Several member associations of the British Cleaning Council (BCC) have got together and have called on the government to intervene and support the cleaning sector through the coronavirus pandemic.
The request comes in a BCC statement detailing the response of its member organisations. Many have adapted rapidly, including developing product pipelines to avoid a repeat of supply chain issues experienced earlier in the year.
However, some feel more support is required to ensure buildings are cleaned to minimise the risk of infection.
The Federation of Window Cleaners called for clearer guidelines on internal cleaning, particularly in hospitals and nursing homes. Chairman Andrew Lee described the last six months as a “long, hard and frustrating period”.
“Something else that would be a clear statement, perhaps from the Health and Safety Executive, [is] that misting, fogging, spraying of disinfectant and sanitising should not be carried out without cleaning.”
Jim Melvin, director at the Cleaning and Support Services Association and BCC deputy chair, praised work undertaken by cleaning operatives, but called on industry and government to increase training and skills.
“There is an opportunity to review lessons learned during the pandemic, both good and bad, to increase skills training for operatives. After the vital work they have done during the pandemic, cleaning operatives can surely no longer be considered low-skilled.”
The Business Services Association (BSA) joined the BCC two years ago. Lauren Kyle, speaking on its behalf, said that BSA outsourced provider members had experienced a mix of reactions.
“Some of which – such as sports and leisure, transport, and retail – have seen a downturn, while others – such as schools, and hospitals – have seen heightened demand for cleaning and disinfection.
“In the longer term, FM industry insights suggest that corporate clients will look to review and rationalise property portfolios to adapt to an increase in agile working, with many employees working more from home. This indicates that there could be changes in the delivery of day-to-day cleaning at client sites in the long term as they review their use of space.”

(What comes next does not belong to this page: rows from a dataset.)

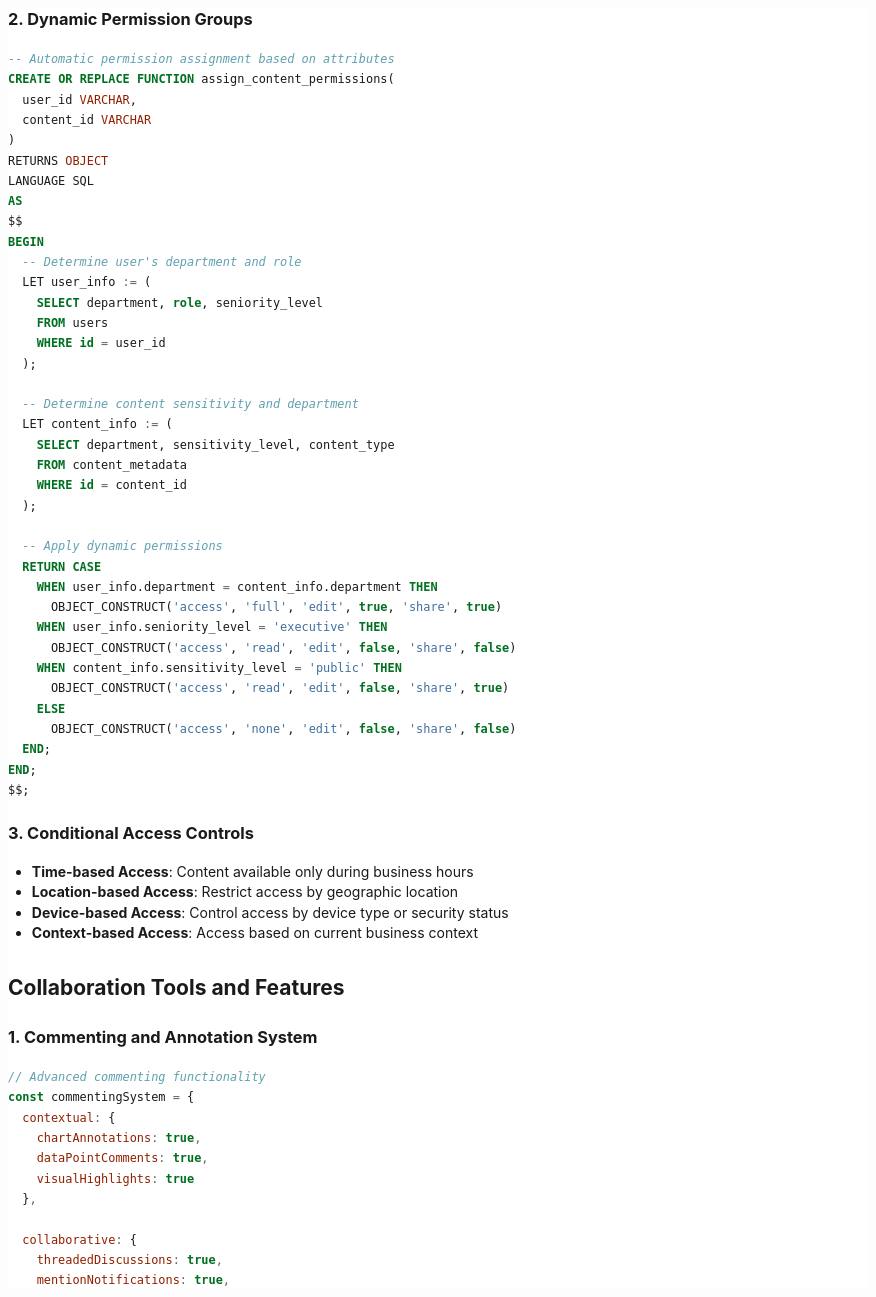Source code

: ### **2. Dynamic Permission Groups**
```sql
-- Automatic permission assignment based on attributes
CREATE OR REPLACE FUNCTION assign_content_permissions(
  user_id VARCHAR,
  content_id VARCHAR
)
RETURNS OBJECT
LANGUAGE SQL
AS
$$
BEGIN
  -- Determine user's department and role
  LET user_info := (
    SELECT department, role, seniority_level 
    FROM users 
    WHERE id = user_id
  );
  
  -- Determine content sensitivity and department
  LET content_info := (
    SELECT department, sensitivity_level, content_type
    FROM content_metadata
    WHERE id = content_id
  );
  
  -- Apply dynamic permissions
  RETURN CASE
    WHEN user_info.department = content_info.department THEN
      OBJECT_CONSTRUCT('access', 'full', 'edit', true, 'share', true)
    WHEN user_info.seniority_level = 'executive' THEN
      OBJECT_CONSTRUCT('access', 'read', 'edit', false, 'share', false)
    WHEN content_info.sensitivity_level = 'public' THEN
      OBJECT_CONSTRUCT('access', 'read', 'edit', false, 'share', true)
    ELSE
      OBJECT_CONSTRUCT('access', 'none', 'edit', false, 'share', false)
  END;
END;
$$;
```

### **3. Conditional Access Controls**
- **Time-based Access**: Content available only during business hours
- **Location-based Access**: Restrict access by geographic location
- **Device-based Access**: Control access by device type or security status
- **Context-based Access**: Access based on current business context

## **Collaboration Tools and Features**

### **1. Commenting and Annotation System**
```javascript
// Advanced commenting functionality
const commentingSystem = {
  contextual: {
    chartAnnotations: true,
    dataPointComments: true,
    visualHighlights: true
  },
  
  collaborative: {
    threadedDiscussions: true,
    mentionNotifications: true,
```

For the Cleaning & Hygiene Suppliers Association (CHSA), its member organisations are now developing facilities in the UK and Europe to avoid a repeat of the issue whereby supply lines of cleaning products from the Far East were being restricted.
The CHSA launched an accreditation scheme for manufacturers of cleaning chemicals in September. The combination of its code of practice and its accreditation schemes “guarantees its members trade ethically and work hard to maintain standards in the industry”.
In the summer, the body also predicted the “extraordinary” demand for cleaning supplies would continue for the foreseeable future.